### TEXT PASSAGE
Resources on Writing Efficient C Code for Micro-controllers?

Question

Serious help needed here. I love programming. I've been reading bunch of books(such as K&R) and articles/forums online for C language lately. Even tried looking into Linux code(although, i was lost where to start but peeking into small libraries helped?).

I started as a Java programmer and in Java it's pretty cut and dry; If programs gets too big, slice it in classes then further into functions. Guidelines like, keep the code readable and add comments. Use information hiding and OOP techniques. Some of which still applies for C.

I've been coding in C now and so far i get programs to work one way or the other. A lot of people talk about performance/efficiency, algorithm/design, optimization, and maintainability. Some people stress one more then the other but for non-professional software engineers you often hear something like e.g: Linux kernel dev won't just take any code.

### QUESTIONS ON THE MATERIAL
(1) Write out the part of the question on efficient C code for microcontrollers that begins at the words "Serious help needed" and stops after the words "applies for C.".
(2) Continue the question on efficient C code for microcontrollers from its last sentence.

### GIVEN MATERIAL

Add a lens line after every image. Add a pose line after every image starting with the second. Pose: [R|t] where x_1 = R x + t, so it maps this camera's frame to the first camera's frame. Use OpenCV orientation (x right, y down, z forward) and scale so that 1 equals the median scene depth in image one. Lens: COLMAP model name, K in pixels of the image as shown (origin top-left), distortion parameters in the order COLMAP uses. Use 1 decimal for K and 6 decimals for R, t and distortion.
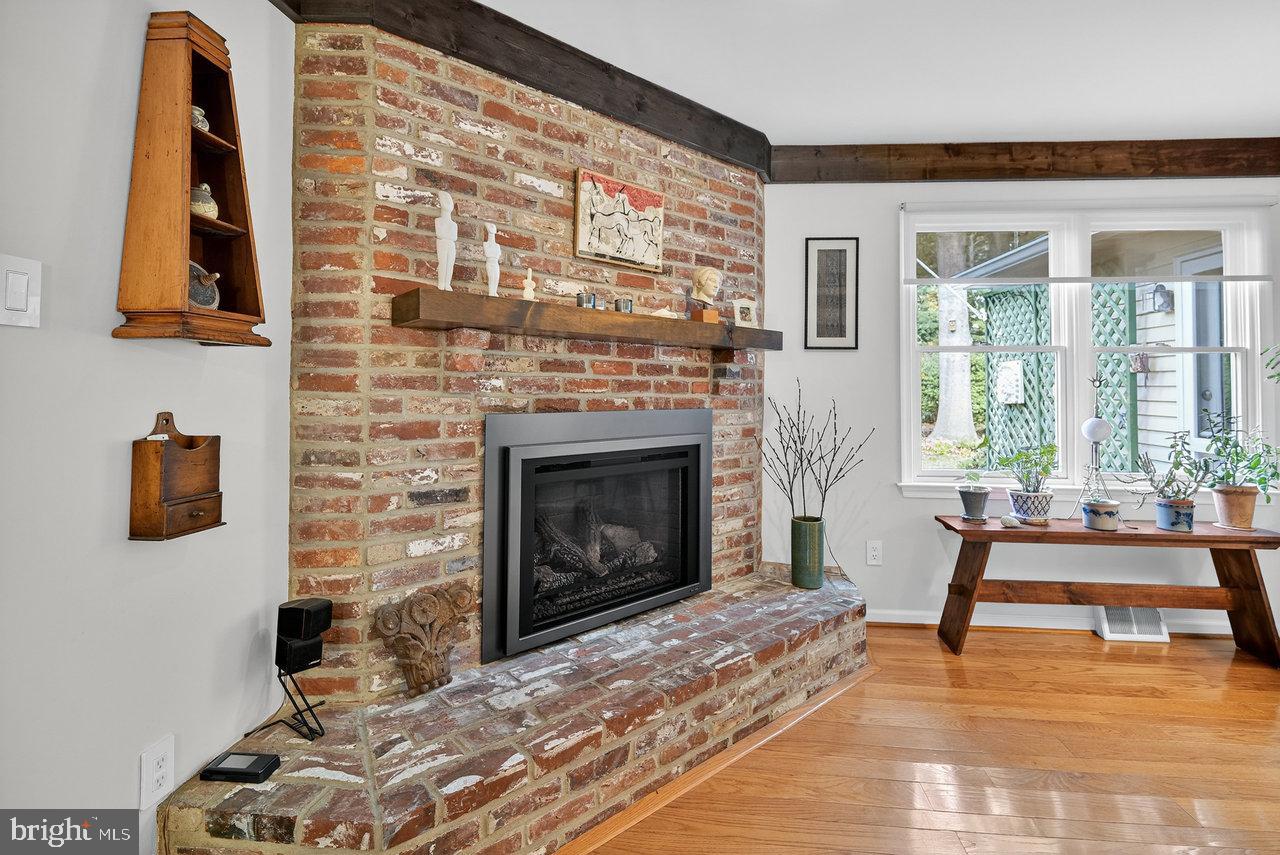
lens RADIAL K [[599.2, 0, 662.8], [0, 599.2, 371.8], [0, 0, 1]] dist [-0.002723, -0.004512]
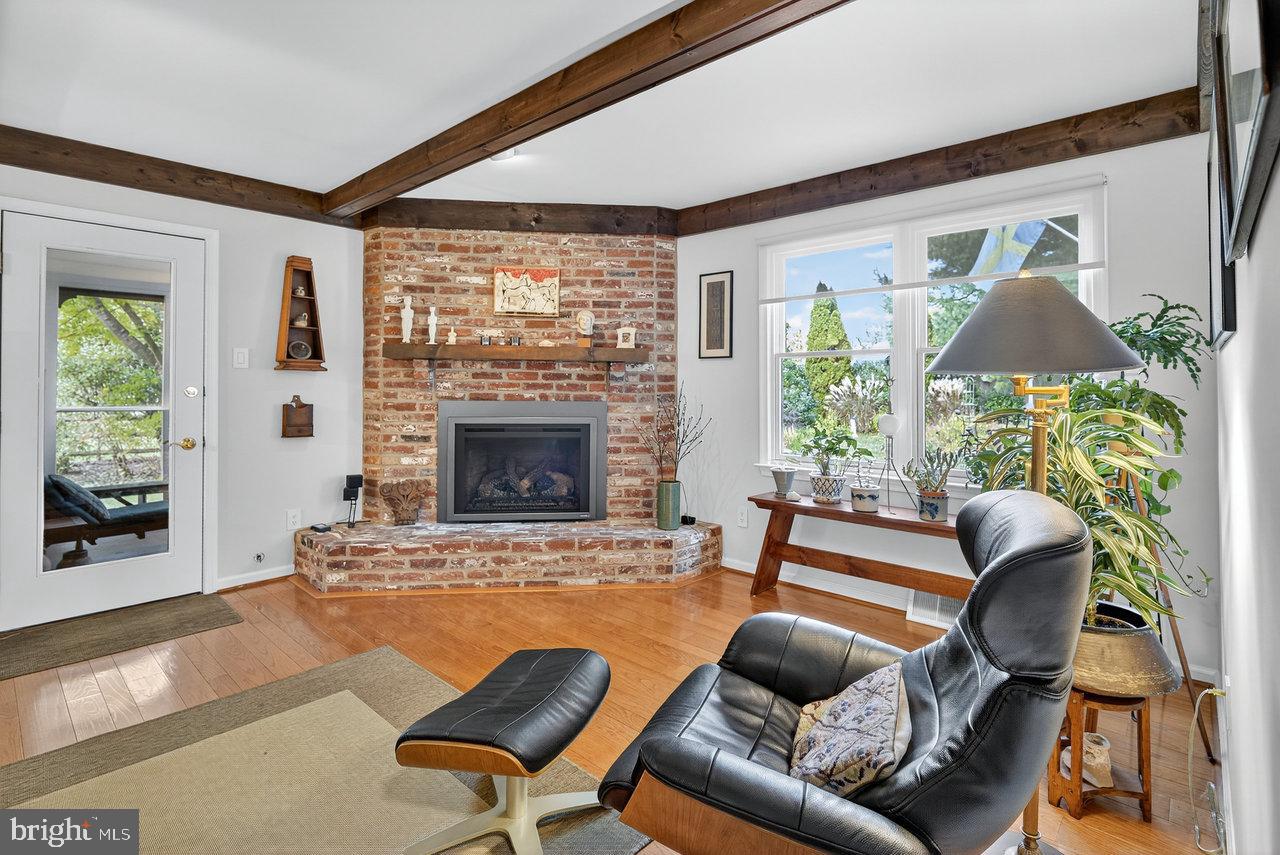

### TASK ANSWERS
(1)
Serious help needed here. I love programming. I've been reading bunch of books(such as K&R) and articles/forums online for C language lately. Even tried looking into Linux code(although, i was lost where to start but peeking into small libraries helped?).

I started as a Java programmer and in Java it's pretty cut and dry; If programs gets too big, slice it in classes then further into functions. Guidelines like, keep the code readable and add comments. Use information hiding and OOP techniques. Some of which still applies for C.

(2)
My question is this: I plan on writing a code for 8-bit microcontroller without wasting any resources. Know that i'm coming from java background so things are not the same anymore... resources/books/links/tips will be much appreciated. Performance and size now matters. Resources/Tricks on efficient(within best practices) C code for 8-bit micro-controllers?

Also, inline assembly plays a vital role as well sticking close to micro-controllers standard. But are there general rule of thumb to efficiency that applies to all?

For example: register unsigned int variable_name; is preferred over char anytime. Or using uint8_t if you don't need big numbers.

EDIT: Thank you so much for all the answers and suggestions. I appreciate everyone's effort for sharing knowledge.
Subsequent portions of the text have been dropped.